┌─ SOURCE EXTRACT

Box set by Yes
- Released: 29 June 2018
- Genre: Progressive rock
- Length: 242:41
- Label: Atlantic; Rhino;
- Producer: Yes; Eddy Offord;

Yes chronology
| Fly from Here – Return Trip (2018) | The Steven Wilson Remixes (2018) | Yes 50 Live (2019) |

= The Steven Wilson Remixes =

The Steven Wilson Remixes is a box set by the English progressive rock band Yes. Released on 29 June 2018, it compiles remixed versions of five of the band's albums—The Yes Album (1971), Fragile (1971), Close to the Edge (1972), Tales from Topographic Oceans (1973), and Relayer (1974)—overseen by Steven Wilson.

Professional ratings
Review scores
| Source | Rating |
| Vintage Rock | Favorable |
| AllMusic | Star Half star |
| Sound and Vision | Star Half star |

==Background==

The remixes were originally released one-by-one from 2013 through 2016: Close to the Edge was the first to receive a remix, followed by The Yes Album in 2014, Fragile in 2015 and Tales from Topographic Oceans and Relayer in 2016. Roger Dean, a longtime associate of the band, created alternate covers for Close to the Edge and Tales from Topographic Oceans; the other albums' covers received minor alterations. Mike Mettler of Sound and Vision also rated the set 4.5 out of 5 stars and praised the sound quality of the set, although he lamented the lack of liner notes detailing the remix process.

==Reception==

The remixed editions of the albums received positive reviews from critics. Ralph Greco, Jr. of Vintage Rock praised the newfound separation of the instruments in each album, singling Fragile, Close to the Edge, and Tales from Topographic Oceans in particular for their enhancements. In a review for AllMusic, Thom Jurek awarded the box set 4.5 out of 5 stars and claimed that Relayer in particular has "arguably never [been] heard until this mix".

└─
┌─ ENTRIES SUPPLIED

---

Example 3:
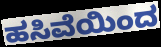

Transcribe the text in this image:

ಹಸಿವೆಯಿಂದ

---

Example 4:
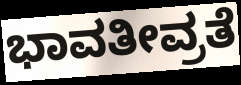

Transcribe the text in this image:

ಭಾವತೀವ್ರತೆ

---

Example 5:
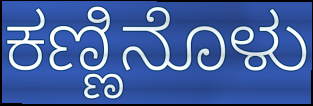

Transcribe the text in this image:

ಕಣ್ಣಿನೊಳು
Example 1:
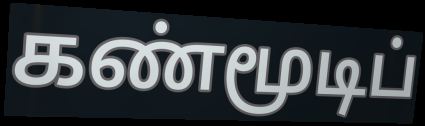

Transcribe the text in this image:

கண்மூடிப்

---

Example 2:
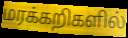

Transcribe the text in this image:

மரக்கறிகளில்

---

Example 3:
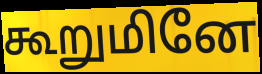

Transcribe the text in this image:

கூறுமினே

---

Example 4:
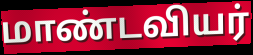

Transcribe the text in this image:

மாண்டவியர்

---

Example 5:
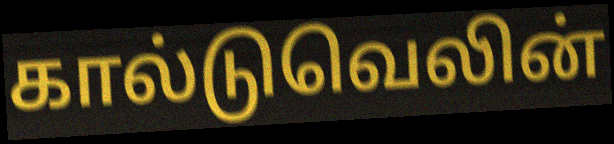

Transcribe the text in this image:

கால்டுவெலின்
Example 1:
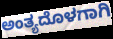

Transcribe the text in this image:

ಅಂತ್ಯದೊಳಗಾಗಿ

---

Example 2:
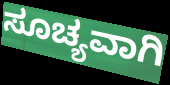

└─

In the Yes box set article, take everything from "Box set by Yes" down to "by Steven Wilson." and write it out again with "Going for the One" substituted for "Relayer". The items have nothing to do with this work.

Box set by Yes
- Released: 29 June 2018
- Genre: Progressive rock
- Length: 242:41
- Label: Atlantic; Rhino;
- Producer: Yes; Eddy Offord;

Yes chronology
| Fly from Here – Return Trip (2018) | The Steven Wilson Remixes (2018) | Yes 50 Live (2019) |

= The Steven Wilson Remixes =

The Steven Wilson Remixes is a box set by the English progressive rock band Yes. Released on 29 June 2018, it compiles remixed versions of five of the band's albums—The Yes Album (1971), Fragile (1971), Close to the Edge (1972), Tales from Topographic Oceans (1973), and Going for the One (1974)—overseen by Steven Wilson.